_Exercise objective_: Copy the text of the listing word for word, covering every line and leaving the pictures out.

::: Data excerpts

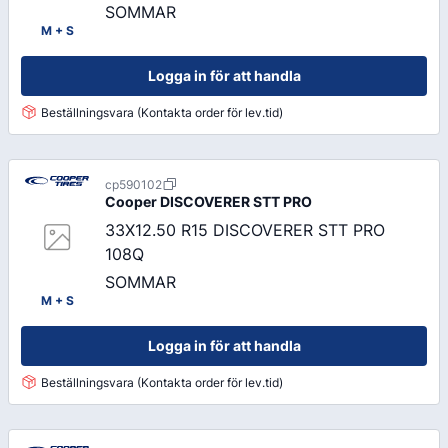
SOMMAR
M + S
Logga in för att handla
Beställningsvara (Kontakta order för lev.tid)
cp590102
Cooper
DISCOVERER STT PRO
33X12.50 R15 DISCOVERER STT PRO
108Q
SOMMAR
M + S
Logga in för att handla
Beställningsvara (Kontakta order för lev.tid)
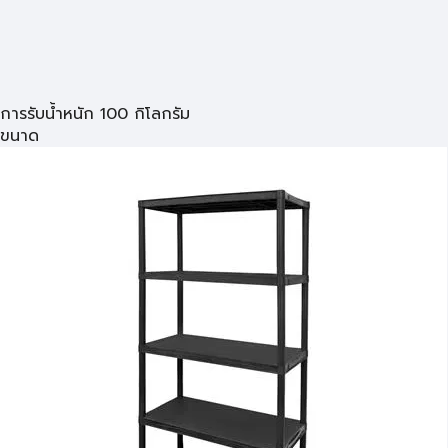
การรับน้ำหนัก 100 กิโลกรัม
ขนาด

::::::

_Your response_:
SOMMAR
M + S
Logga in för att handla
Beställningsvara (Kontakta order för lev.tid)
cp590102
Cooper
DISCOVERER STT PRO
33X12.50 R15 DISCOVERER STT PRO
108Q
SOMMAR
M + S
Logga in för att handla
Beställningsvara (Kontakta order för lev.tid)
การรับน้ำหนัก 100 กิโลกรัม
ขนาด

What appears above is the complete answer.